Generally you can address any rectangle at its natural alignment on both axes, plus one additional axis of freedom on top of that.

In the case of 8x1 and 1x8 that means anywhere at all. But if you have a 2x4 or 4x2 you can slide arbitrarily on the vertical or horizontal axis away from natural alignment, but not always both. Sometimes you get conflicts in the corners.

Are there better solutions?

Hmm…

Well, there’s the diagonal stripe solution, but that gets us no sub-rectangles at all!

Or exclusive-or without the bit-reverse. The sub-rectangle situation there looks pretty dire, too:

This one doesn’t help in any way, but I wanted to try to draw a base-3 solution just to see what it looked like:

It turns out that a full-sized sub-rectangle at an arbitrary offset is impossible.
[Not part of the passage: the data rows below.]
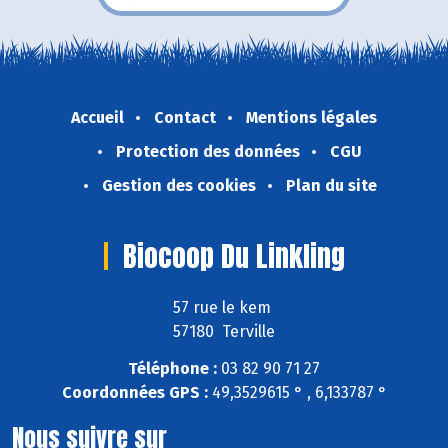
Accueil
Contact
Mentions légales
Protection des données
CGU
Gestion des cookies
Plan du site
Biocoop Du Linkling
57 rue le kem
57180 Terville
Téléphone :
03 82 90 71 27
Coordonnées GPS :
49,3529615 ° , 6,133787 °
Nous suivre sur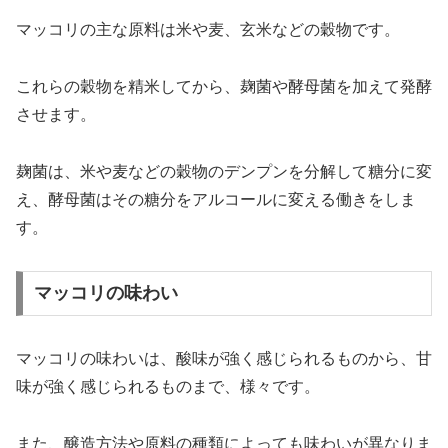
マッコリの主な原料は米や麦、玄米などの穀物です。
これらの穀物を精米してから、麹菌や酵母菌を加えて発酵
させます。
麹菌は、米や麦などの穀物のデンプンを分解して糖分に変
え、酵母菌はその糖分をアルコールに変える働きをしま
す。
マッコリの味わい
マッコリの味わいは、酸味が強く感じられるものから、甘
味が強く感じられるものまで、様々です。
また、醸造方法や原料の種類によっても味わいが異なりま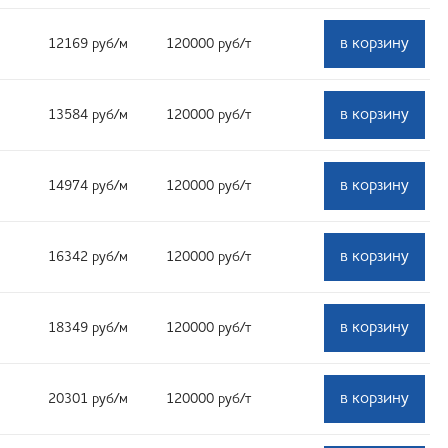
в корзину
12169
руб
/м
120000
руб
/т
в корзину
13584
руб
/м
120000
руб
/т
в корзину
14974
руб
/м
120000
руб
/т
в корзину
16342
руб
/м
120000
руб
/т
в корзину
18349
руб
/м
120000
руб
/т
в корзину
20301
руб
/м
120000
руб
/т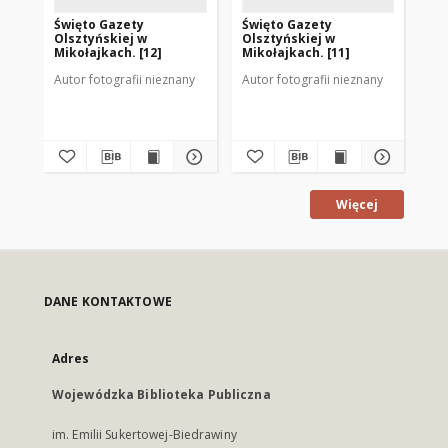
Święto Gazety
Święto Gazety
Św
Olsztyńskiej w
Olsztyńskiej w
Ol
Mikołajkach. [12]
Mikołajkach. [11]
Mik
Autor fotografii nieznany
Autor fotografii nieznany
Aut
fot
Więcej
DANE KONTAKTOWE
Adres
Wojewódzka Biblioteka Publiczna
im. Emilii Sukertowej-Biedrawiny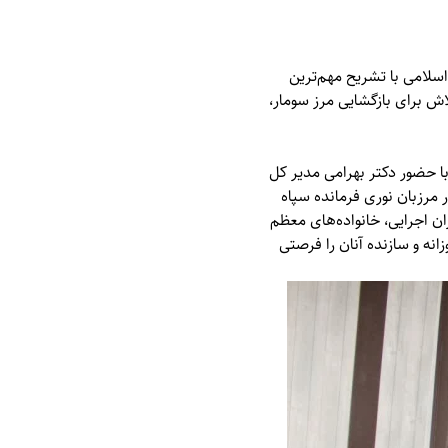
لامی با تشریح مهم‌ترین
ش برای بازگشایی مرز سومار،
با حضور دکتر بهرامی مدیر کل
مرزبان نوری فرمانده سپاه
ان اجرایی، خانواده‌های معظم
انه و سازنده آنان را فرصتی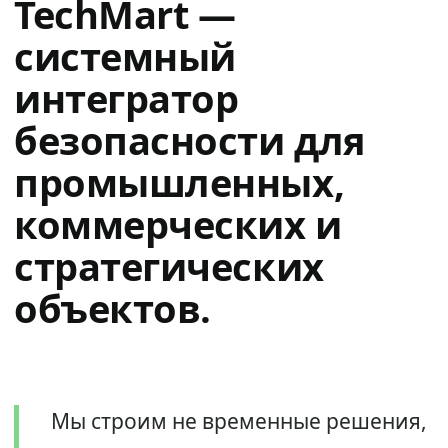
TechMart —
системный
интегратор
безопасности для
промышленных,
коммерческих и
стратегических
объектов.
Мы строим не временные решения,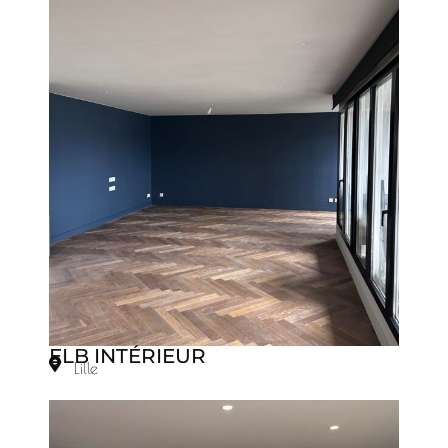
ELB INTÉRIEUR
Lille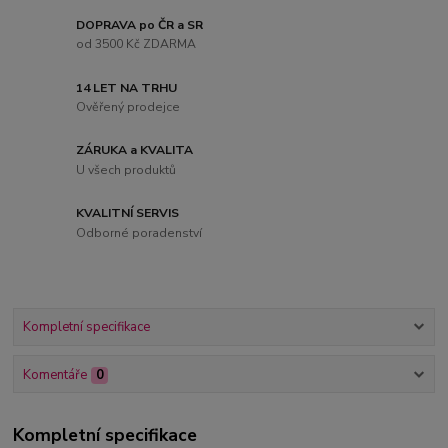
DOPRAVA po ČR a SR
od 3500 Kč ZDARMA
14 LET NA TRHU
Ověřený prodejce
ZÁRUKA a KVALITA
U všech produktů
KVALITNÍ SERVIS
Odborné poradenství
Kompletní specifikace
Komentáře
0
Kompletní specifikace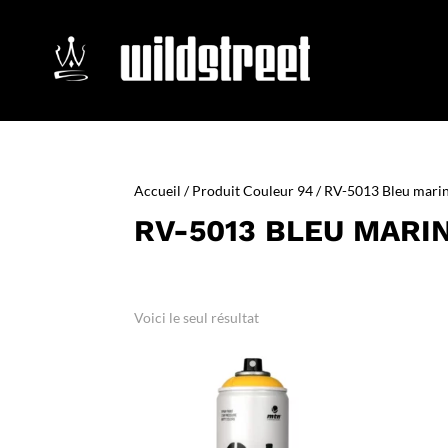
Accueil
/ Produit Couleur 94 / RV-5013 Bleu mari
RV-5013 BLEU MARI
Voici le seul résultat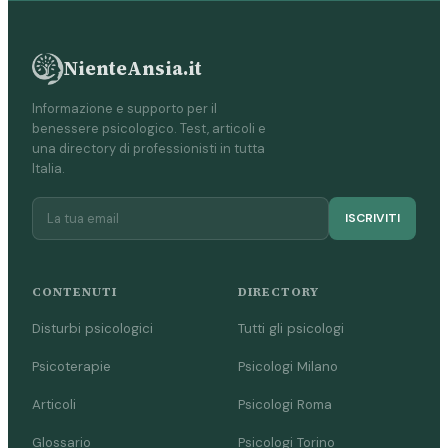
NienteAnsia.it
Informazione e supporto per il
benessere psicologico. Test, articoli e
una directory di professionisti in tutta
Italia.
ISCRIVITI
CONTENUTI
DIRECTORY
Disturbi psicologici
Tutti gli psicologi
Psicoterapie
Psicologi Milano
Articoli
Psicologi Roma
Glossario
Psicologi Torino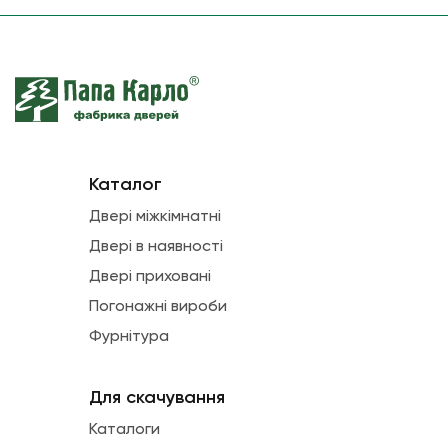
Каталог
Двері міжкімнатні
Двері в наявності
Двері приховані
Погонажні вироби
Фурнітура
Для скачування
Каталоги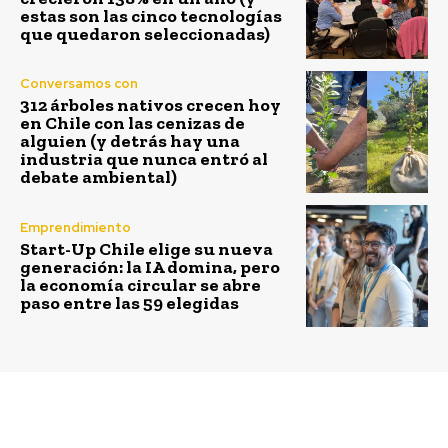
estas son las cinco tecnologías
que quedaron seleccionadas)
Conversamos con
312 árboles nativos crecen hoy
en Chile con las cenizas de
alguien (y detrás hay una
industria que nunca entró al
debate ambiental)
Emprendimiento
Start-Up Chile elige su nueva
generación: la IA domina, pero
la economía circular se abre
paso entre las 59 elegidas
Previous article
Next article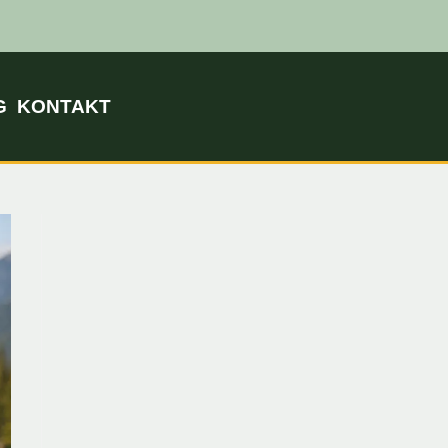
G
KONTAKT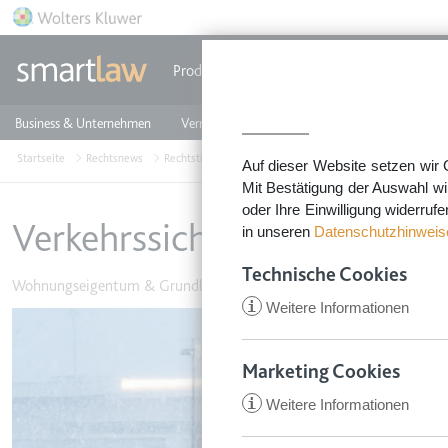
Direkt zum Inhalt
Produkte
Einzeldokumente
Rechtstip
Business & Unternehmen
Vermieten & Immobilien
Familie & Privates
Startseite
Rechtsnews
Rechtstipps Vermieten & Immobilien
Wohnungseigent
Auf dieser Website setzen wir 
Mit Bestätigung der Auswahl wi
oder Ihre Einwilligung widerruf
Verkehrssicherungspflicht: 
in unseren
Datenschutzhinweis
Technische Cookies
Wohnungseigentum & Grundbesitz
•
20. Mai 2026
i
Weitere Informationen
Image
Marketing Cookies
i
Weitere Informationen
CookieConsent
Anbieter:
app.smartl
Changing the constraints might help, but I like the features we started with, so I’m sticking with it.

Now the trick is to figure out how to map this rectangle into linear memory in a way that’s useful for handling image data.

And to figure out, for a given (x,y) and shape, what are the proper addresses for each of the memories involved.
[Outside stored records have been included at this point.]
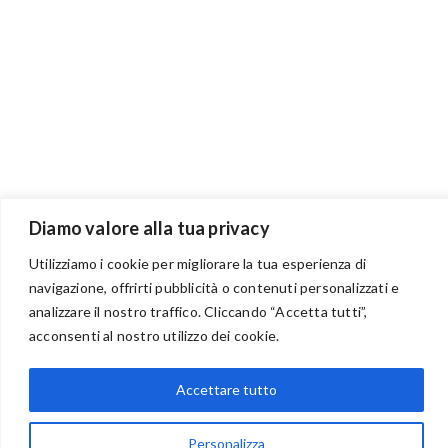
Diamo valore alla tua privacy
Utilizziamo i cookie per migliorare la tua esperienza di
navigazione, offrirti pubblicità o contenuti personalizzati e
BENVENUTI NEL PORTALE RIVENDITORI
analizzare il nostro traffico. Cliccando “Accetta tutti”,
acconsenti al nostro utilizzo dei cookie.
Accettare tutto
via Acqua delle Noci 12
83024 Monteforte Irpino (AV)
Personalizza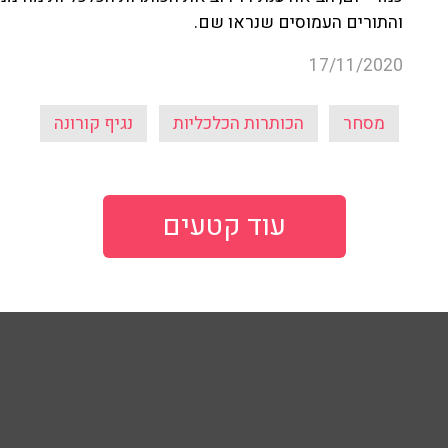
והתורים העמוסים שנראו שם.
17/11/2020
מסחר
הכותרות הכלכליות
נגיף קורונה
עוד קטעים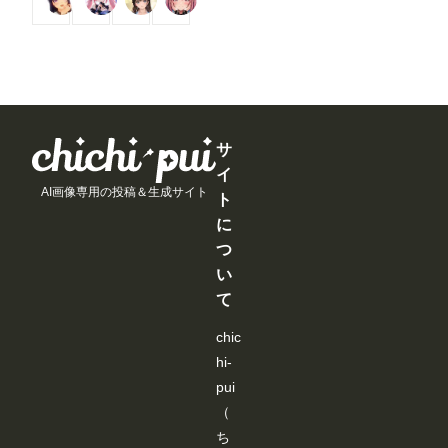
コ
コ
コ
コ
と
と
と
と
イ
イ
イ
イ
見
見
見
見
ン
ン
ン
ン
る
る
る
る
/
/
/
/
こ
こ
こ
こ
月
月
月
月
と
と
と
と
以
以
以
以
が
が
が
が
上
上
上
上
で
で
で
で
支
支
支
支
き
き
き
き
援
援
援
援
ま
ま
ま
ま
す
す
す
す
サ
す
す
す
す
る
る
る
る
イ
と
と
と
と
AI画像専用の投稿＆生成サイト
見
見
見
見
ト
る
る
る
る
に
こ
こ
こ
こ
と
と
と
と
つ
が
が
が
が
い
で
で
で
で
き
き
き
き
て
ま
ま
ま
ま
す
す
す
す
chic
hi-
pui
（
ち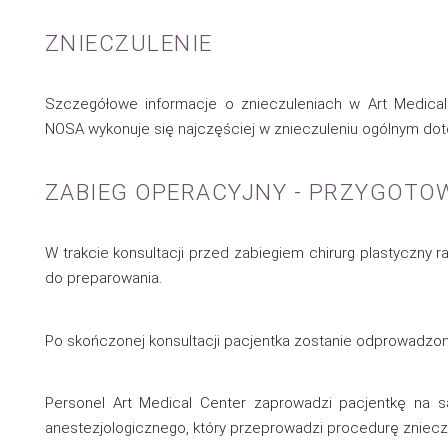
ZNIECZULENIE
Szczegółowe informacje o znieczuleniach w Art Medica
NOSA wykonuje się najczęściej w znieczuleniu ogólnym do
ZABIEG OPERACYJNY - PRZYGOTOW
W trakcie konsultacji przed zabiegiem chirurg plastyczny ra
do preparowania.
Po skończonej konsultacji pacjentka zostanie odprowadzon
Personel Art Medical Center zaprowadzi pacjentkę na 
anestezjologicznego, który przeprowadzi procedurę znieczu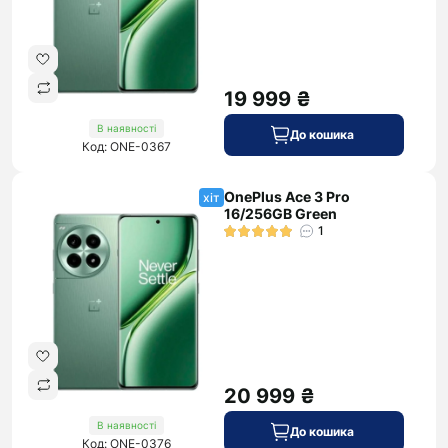
19 999 ₴
В наявності
До кошика
Код: ONE-0367
OnePlus Ace 3 Pro
хіт
16/256GB Green
1
20 999 ₴
В наявності
До кошика
Код: ONE-0376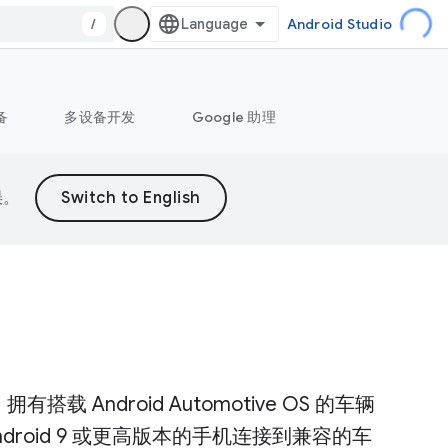
/
Android Studio
备
多设备开发
Google 助理
误。
有搭载 Android Automotive OS 的车辆
droid 9 或更高版本的手机连接到兼容的车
And to figure out what the proper permutation is to bring that data back into the expected order in a vector register.

TODO: discuss all that…

Physical memory mapping

TODO

Address generation

Given N banks (assumed to be a power of two), mapped into a grid M wide (assumed to be a multiple of N) we might map the coordinates and banks this way:

inline uint32_t bitrev(uint32_t x, int N) {
  return __builtin_bitreverse32(x) >> (32 - N);
}

inline uint8_t bank(int x, int y) {
  return bitrev(x % N, N) ^ (y % N);
}

inline size_t addr(int x, int y) {
  return (y + (x / N)) * M + (x / N);
}

However, for a SIMD-like access we do not want to calculate N different addresses and figure out which banks they go to after the fact.
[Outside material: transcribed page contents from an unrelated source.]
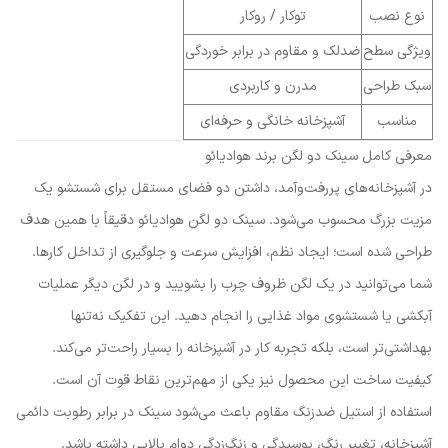
نوع نصب
توکار / روکار
ویژگی سطح
ضدلک و مقاوم در برابر خوردگی
سبک طراحی
مدرن و کاربردی
مناسب
آشپزخانه خانگی و حرفه‌ای
معرفی کامل سینک دو لگن برند هوادیائو
در آشپزخانه‌های پررفت‌وآمد، داشتن دو فضای مستقل برای شستشو یک
مزیت بزرگ محسوب می‌شود. سینک دو لگن هوادیائو دقیقاً با همین هدف
طراحی شده است؛ ایجاد نظم، افزایش سرعت و جلوگیری از تداخل کارها.
شما می‌توانید در یک لگن ظروف چرب را بشویید و در لگن دیگر عملیات
آبکشی یا شستشوی مواد غذایی را انجام دهید. این تفکیک نه‌تنها
بهداشتی‌تر است، بلکه تجربه کار در آشپزخانه را بسیار راحت‌تر می‌کند.
کیفیت ساخت این محصول نیز یکی از مهم‌ترین نقاط قوت آن است.
استفاده از استیل ضدزنگ مقاوم باعث می‌شود سینک در برابر رطوبت دائمی
آشپزخانه، تغییر رنگ، پوسیدگی و زنگ‌زدگی دوام بالایی داشته باشد.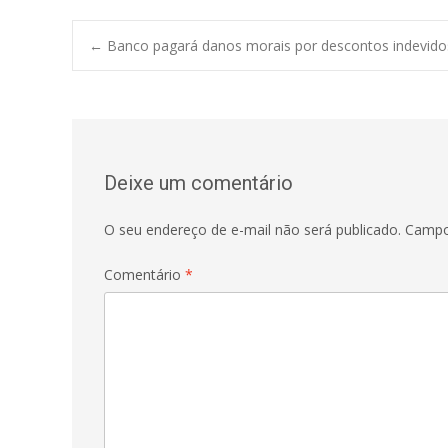
Post
←
Banco pagará danos morais por descontos indevido
navigation
Deixe um comentário
O seu endereço de e-mail não será publicado.
Campo
Comentário
*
That is to say, this will not do (it will not synthesise nicely):

void addr(size_t (&addrs)[N], int x, int y, int width) {
  for (int i = 0; i * width < N; ++i) {
    for (int j = 0; j < width; ++j) {
      int xx = x + j, yy = y + i;
      addrs[bank(xx, yy)] = addr(xx, yy);
    }
  }
}

Rather, we want to calculate directly the appropriate address:

void addr(size_t (&addrs)[N], int x, int y, int width) {
  for (int i = 0; i < N; ++i) {
    addrs[i] = /* TODO: something here */;
  }
}

Linearising/rasterising the data

Given answers from every bank for a vector access, we can calculate which input belongs in which SIMD lane like so:

template <typename T>
void unswizzle(T (&output)[N], T const (&input)[N], int x, int y, int width) {
  for (int i = 0; (i * width) < N; ++i) {
    for (int j = 0; j < width; ++j) {
      int xx = x + j, yy = y + i;
      output[N] = input[bank(xx, yy)];
    }
  }
}

This can be simplifed, but we can leave that to the tools to figure out.

This pre-supposes conventional raster order is what’s desired. That’s not necessarily a given, but the above function can be adapted as needed.